Comparison of MG192 variant sequences in this study revealed 11 discrete subvariable regions. The finding of different degrees of variability in these subvariable regions suggests that these regions had different intrinsic rates of sequence change or may have been under different levels of selective pressure. The high frequency of variation in the V4 and V6 regions suggests that these regions of the protein may be especially susceptible to attack by the host immune system. Interestingly, previous studies of serial in vitro passages of the M. genitalium type strain G37 has also found sequence changes in these two regions as well as in other subvariable regions (18, 21). Perhaps the spontaneous changes confer replicative advantages to the organism and may be necessary to produce escape variants under selection pressure from the host immune system as has been suggested from studies of other bacteria (38, 39). In the current study, analysis of the V4 and V6 regions in five sequential specimens obtained from one patient showed increased sequence diversity over the 14-month observation period (Fig. 2). Only 3 of 13 V4 variants were present at multiple time points, and this was also true for only 3 of 10 V6 variants. The presence of unique variants at only one time point suggests immune selection during infection. The persistence of a variant (Fig. 2, variant IV, for example; see also Fig. S2, variant A, in the supplemental material) over an observation period of about 1 year or longer is likely due to the lack of antigenicity of the V4 or V6 sequence in this variant. Given the similarities of the MgPa and TprK systems as described above, it would be of interest to investigate if the MG192 subvariable regions are targeted by the humoral response while the conserved flanking regions are targeted by T cell responses, as has been demonstrated for the TprK gene (40). Additionally, given that the MG192 protein together with the MG191 protein has been shown to play a role not only in cellular adhesion and terminal organelle development but also in regulating cell division (11, 41), it is likely that variation in the amino acid sequence also may occur in response to in vivo environmental changes and/or the availability of certain human cell types, thus optimizing cell adherence, motility, and cell division.
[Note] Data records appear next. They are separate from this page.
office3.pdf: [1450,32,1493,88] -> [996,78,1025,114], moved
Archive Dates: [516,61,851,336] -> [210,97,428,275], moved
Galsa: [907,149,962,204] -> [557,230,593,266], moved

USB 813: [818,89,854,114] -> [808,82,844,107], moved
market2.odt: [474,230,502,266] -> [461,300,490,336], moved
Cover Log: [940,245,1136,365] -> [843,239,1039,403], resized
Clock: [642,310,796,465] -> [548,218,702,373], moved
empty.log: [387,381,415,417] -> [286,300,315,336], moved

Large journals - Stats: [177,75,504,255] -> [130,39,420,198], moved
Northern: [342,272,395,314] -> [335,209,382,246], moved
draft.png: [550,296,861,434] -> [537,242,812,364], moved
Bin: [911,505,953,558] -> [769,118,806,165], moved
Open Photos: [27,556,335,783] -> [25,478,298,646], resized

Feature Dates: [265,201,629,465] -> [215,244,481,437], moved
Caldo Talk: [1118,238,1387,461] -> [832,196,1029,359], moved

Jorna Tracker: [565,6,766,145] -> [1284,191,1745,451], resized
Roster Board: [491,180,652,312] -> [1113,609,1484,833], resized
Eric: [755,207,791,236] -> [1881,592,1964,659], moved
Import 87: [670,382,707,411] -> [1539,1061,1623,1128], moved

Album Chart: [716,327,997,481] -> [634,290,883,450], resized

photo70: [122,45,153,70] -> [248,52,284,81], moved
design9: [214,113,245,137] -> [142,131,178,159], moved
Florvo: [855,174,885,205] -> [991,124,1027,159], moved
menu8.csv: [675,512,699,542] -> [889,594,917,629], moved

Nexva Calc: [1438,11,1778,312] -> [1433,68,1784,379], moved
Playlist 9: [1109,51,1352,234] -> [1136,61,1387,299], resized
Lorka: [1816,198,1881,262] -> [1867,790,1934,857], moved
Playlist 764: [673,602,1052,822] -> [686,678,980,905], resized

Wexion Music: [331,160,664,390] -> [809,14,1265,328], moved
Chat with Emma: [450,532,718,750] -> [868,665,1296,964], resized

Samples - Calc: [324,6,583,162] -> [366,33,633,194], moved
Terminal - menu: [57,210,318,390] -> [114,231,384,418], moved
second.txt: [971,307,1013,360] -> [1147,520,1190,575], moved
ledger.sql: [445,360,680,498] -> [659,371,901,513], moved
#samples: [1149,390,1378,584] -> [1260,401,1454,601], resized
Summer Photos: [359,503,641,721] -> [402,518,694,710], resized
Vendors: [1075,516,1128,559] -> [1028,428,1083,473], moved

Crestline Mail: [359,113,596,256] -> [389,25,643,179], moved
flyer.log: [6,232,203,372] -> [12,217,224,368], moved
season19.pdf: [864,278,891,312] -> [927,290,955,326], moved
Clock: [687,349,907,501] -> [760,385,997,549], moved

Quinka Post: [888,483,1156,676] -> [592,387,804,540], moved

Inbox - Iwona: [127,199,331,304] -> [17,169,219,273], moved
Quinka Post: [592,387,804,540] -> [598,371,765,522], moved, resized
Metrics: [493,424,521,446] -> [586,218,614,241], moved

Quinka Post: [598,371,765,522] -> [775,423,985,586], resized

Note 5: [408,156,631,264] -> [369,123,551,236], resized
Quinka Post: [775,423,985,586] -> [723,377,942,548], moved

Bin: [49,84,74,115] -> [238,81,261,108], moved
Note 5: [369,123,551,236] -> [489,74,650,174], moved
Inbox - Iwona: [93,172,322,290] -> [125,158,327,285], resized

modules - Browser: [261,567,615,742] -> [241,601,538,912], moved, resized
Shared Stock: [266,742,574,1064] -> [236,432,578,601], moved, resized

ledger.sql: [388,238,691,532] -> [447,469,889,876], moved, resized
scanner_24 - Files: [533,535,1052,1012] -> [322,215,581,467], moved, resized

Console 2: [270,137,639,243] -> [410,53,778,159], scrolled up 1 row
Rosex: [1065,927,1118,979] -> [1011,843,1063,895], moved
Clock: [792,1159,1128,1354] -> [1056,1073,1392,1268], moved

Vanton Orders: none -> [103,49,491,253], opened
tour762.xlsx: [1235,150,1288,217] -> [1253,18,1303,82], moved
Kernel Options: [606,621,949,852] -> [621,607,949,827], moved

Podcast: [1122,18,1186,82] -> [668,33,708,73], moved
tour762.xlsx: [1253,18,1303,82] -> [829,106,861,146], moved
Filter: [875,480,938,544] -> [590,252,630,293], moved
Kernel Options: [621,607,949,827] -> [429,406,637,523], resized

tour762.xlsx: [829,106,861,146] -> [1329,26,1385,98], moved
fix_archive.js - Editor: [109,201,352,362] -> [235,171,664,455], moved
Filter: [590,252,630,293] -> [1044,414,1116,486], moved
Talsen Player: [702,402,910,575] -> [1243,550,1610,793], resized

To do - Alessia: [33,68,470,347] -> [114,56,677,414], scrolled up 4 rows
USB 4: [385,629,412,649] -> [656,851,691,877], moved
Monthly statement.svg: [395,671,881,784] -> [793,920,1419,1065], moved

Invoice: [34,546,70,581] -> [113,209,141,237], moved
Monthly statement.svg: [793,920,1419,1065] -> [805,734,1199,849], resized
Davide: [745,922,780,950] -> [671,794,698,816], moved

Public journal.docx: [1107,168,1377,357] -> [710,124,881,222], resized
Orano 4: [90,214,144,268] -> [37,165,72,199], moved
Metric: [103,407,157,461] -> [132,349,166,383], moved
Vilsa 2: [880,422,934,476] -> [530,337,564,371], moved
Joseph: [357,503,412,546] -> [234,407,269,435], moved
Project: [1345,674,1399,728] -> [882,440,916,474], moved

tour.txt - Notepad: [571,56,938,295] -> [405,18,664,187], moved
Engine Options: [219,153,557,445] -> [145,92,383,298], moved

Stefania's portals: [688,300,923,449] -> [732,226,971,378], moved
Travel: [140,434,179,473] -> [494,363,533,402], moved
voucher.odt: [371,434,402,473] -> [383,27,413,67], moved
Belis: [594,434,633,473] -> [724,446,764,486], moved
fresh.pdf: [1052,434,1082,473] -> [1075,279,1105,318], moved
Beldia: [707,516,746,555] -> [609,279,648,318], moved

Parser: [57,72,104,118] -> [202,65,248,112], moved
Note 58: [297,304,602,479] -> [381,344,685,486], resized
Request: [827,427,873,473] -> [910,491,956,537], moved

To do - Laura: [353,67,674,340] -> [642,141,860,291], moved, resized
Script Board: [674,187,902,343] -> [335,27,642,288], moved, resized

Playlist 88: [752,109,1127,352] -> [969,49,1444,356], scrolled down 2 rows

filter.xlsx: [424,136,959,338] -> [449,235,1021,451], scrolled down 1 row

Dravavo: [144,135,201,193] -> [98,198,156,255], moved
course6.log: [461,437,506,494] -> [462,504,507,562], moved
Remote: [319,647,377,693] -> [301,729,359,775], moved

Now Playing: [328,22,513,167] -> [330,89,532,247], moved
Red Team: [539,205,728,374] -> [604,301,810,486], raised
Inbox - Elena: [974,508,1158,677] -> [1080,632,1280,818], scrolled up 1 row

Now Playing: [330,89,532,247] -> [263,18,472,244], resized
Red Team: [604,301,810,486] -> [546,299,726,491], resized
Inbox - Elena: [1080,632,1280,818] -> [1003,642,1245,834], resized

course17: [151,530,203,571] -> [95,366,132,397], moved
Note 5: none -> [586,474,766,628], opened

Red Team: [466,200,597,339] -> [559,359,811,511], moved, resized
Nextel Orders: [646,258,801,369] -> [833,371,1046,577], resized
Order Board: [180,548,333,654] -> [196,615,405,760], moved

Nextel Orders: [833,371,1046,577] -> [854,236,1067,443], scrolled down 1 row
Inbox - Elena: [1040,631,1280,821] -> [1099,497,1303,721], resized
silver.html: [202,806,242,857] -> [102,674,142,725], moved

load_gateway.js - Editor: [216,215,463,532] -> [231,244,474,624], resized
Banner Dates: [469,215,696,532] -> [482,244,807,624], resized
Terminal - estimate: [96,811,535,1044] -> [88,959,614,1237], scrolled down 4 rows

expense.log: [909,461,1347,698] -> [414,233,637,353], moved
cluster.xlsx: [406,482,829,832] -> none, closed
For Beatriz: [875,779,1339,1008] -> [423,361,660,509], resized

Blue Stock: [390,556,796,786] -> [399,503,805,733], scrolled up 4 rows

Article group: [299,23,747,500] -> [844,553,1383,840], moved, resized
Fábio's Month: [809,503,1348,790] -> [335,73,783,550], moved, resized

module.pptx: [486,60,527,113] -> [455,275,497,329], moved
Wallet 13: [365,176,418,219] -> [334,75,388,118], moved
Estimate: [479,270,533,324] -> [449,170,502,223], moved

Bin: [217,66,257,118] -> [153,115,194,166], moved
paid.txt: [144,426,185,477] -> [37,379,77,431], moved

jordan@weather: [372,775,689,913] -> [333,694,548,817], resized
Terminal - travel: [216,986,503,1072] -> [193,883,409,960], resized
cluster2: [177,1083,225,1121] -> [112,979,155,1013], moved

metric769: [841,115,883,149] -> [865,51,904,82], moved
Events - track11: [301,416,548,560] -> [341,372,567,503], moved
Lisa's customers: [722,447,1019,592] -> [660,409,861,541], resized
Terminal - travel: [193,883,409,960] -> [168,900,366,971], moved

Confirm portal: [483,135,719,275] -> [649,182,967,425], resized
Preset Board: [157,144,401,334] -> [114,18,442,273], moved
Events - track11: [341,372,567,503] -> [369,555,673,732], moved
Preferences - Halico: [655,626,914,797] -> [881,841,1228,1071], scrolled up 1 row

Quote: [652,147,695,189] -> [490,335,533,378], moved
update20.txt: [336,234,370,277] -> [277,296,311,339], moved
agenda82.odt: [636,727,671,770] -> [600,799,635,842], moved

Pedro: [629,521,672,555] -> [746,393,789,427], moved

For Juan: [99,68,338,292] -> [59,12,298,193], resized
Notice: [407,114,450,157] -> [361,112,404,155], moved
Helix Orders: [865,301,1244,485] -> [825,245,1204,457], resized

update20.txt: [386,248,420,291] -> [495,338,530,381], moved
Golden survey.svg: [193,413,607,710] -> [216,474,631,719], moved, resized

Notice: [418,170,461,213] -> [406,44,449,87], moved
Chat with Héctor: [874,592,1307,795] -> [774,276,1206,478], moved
A limitation of the study lies in the method used to identify MG192 variants, which was based on sequencing plasmid clones following PCR amplification of clinical specimens, as has been described in previous studies of the MG192 and MG191 genes (16, 18, 20, 21) as well as of the variable antigen genes in other pathogens (42, 43). This method is relatively insensitive for the detection of minority sequence populations. To overcome this limitation and improve the efficiency of variant identification, high-throughput next-generation sequencing (NGS) technologies would appear to be the answer. However, the short read length and high data volume from NGS technologies create problems for assembling highly repetitive sequences (44). In our genome sequencing studies of M. genitalium (45) and Pneumocystis (L. Ma et al., unpublished data; also http://www.broadinstitute.org/annotation/genome/Pneumocystis_group.2/MultiHome.html), we found that it is impossible to assemble highly repetitive sequences (>1.5 kb) using short reads generated by the 454 and Illumina platforms. One potential alternative approach is the newly developed PacBio SMRT sequencing technology, which is able to generate sequence reads longer than 3 kb (46). However, currently this technology is not widely available or affordable and requires sophisticated bioinformatics analysis, especially in relation to the correction of the high error rate of sequence reads inherent in this technology (46).